Bonozy
Jest to rzymskie cognomen (zob. BONOZA), utworzone od innego cognomen Bonus za pomocą formantu -os (us). Znane jest z inskrypcji pogańskich, jak i chrześcijańskich, np. Bonosus - tyran, Bonosus - magister equitum, Bonosus - biskup Sardyki w Dacji itp.
W Polsce nie używane (chyba tylko jako imię zakonne).
Odpowiedniki obcojęz.: łac. Bonosus.
Dokładne repertoria hagiograficzne wymieniają trzech świętych tego imienia. Nie należą do najsławniejszych. Tu kilka słów tylko o jednym, znanym chyba najlepiej:
Bonozy i Maksymilian, męczennicy antiocheńscy. Byli oficerami armii. Gdy nastało panowanie Juliana Odstępcy, jego stryj Julian, który był ich przełożonym, rozkazał zdjąć symbole Chrystusa z legionowych znaków, na których widniały od czasów Konstantyna. Odmówili. Ubiczowano ich wówczas, potem poddano okrutnym torturom.

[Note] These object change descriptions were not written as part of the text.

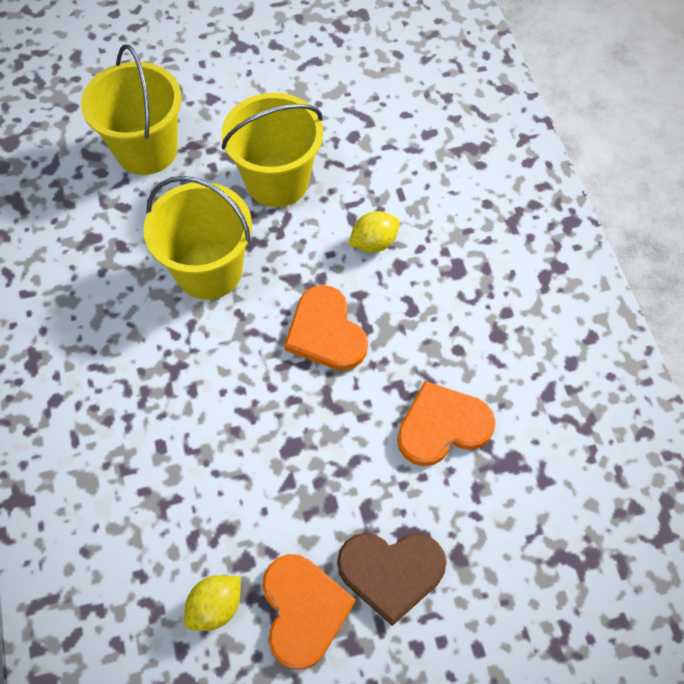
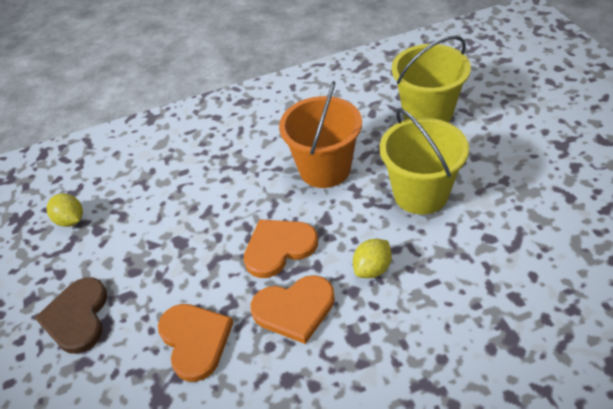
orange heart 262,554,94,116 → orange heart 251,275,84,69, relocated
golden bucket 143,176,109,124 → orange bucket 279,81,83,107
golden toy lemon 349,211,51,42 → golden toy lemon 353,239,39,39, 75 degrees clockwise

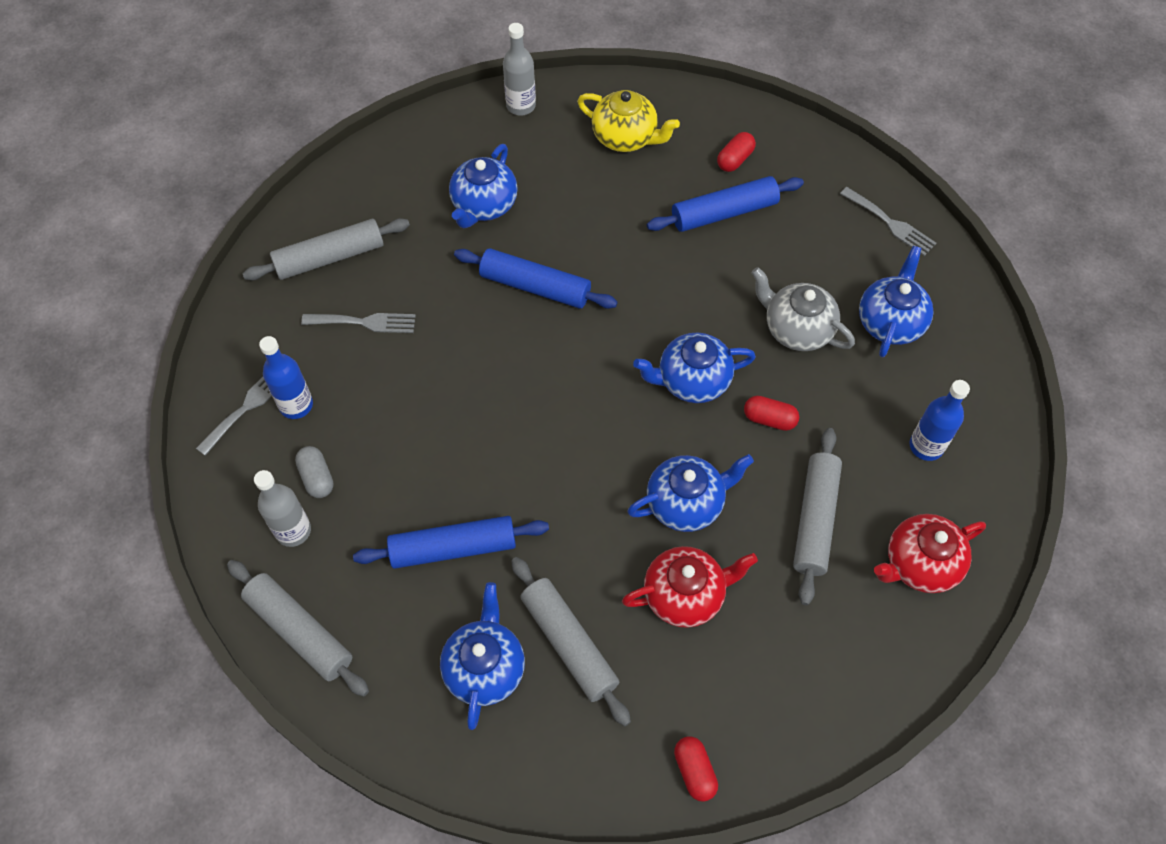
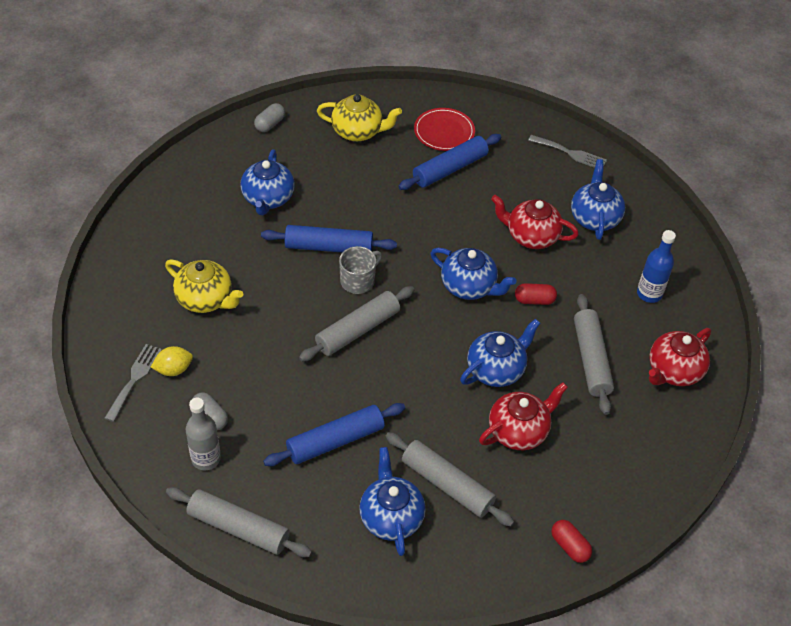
royal blue flask 259,336,54,83 → golden toy lemon 151,346,42,30
ash-grey fork 301,313,115,20 → golden china teapot 165,259,78,54
ash-grey flask 503,23,33,93 → ash-grey pill 254,103,31,29
ash-grey pastry roller 242,218,168,62 → ash-grey pastry roller 299,286,115,75, relocated
- → ash-grey tea mug 339,246,43,48
red pill 717,132,39,40 → red plate 414,108,61,43
royal blue china teapot 633,333,123,70 → royal blue china teapot 430,248,86,52, 120 degrees counterclockwise
ash-grey china teapot 752,267,103,84 → red china teapot 491,195,88,54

Gdy uporczywie trwali przy swoim, razem z innymi, przebywającymi już we więzieniu, skazano na śmierć. Wspominano ich pierwotnie w dniu 20 września, potem omyłkowo w dniu 21 sierpnia, ale G. Bardy, wybitny znawca epoki, utrzymuje, że koniec 362 lub początek 363 r. lepiej odpowiadałby wydarzeniom, znanym skądinąd.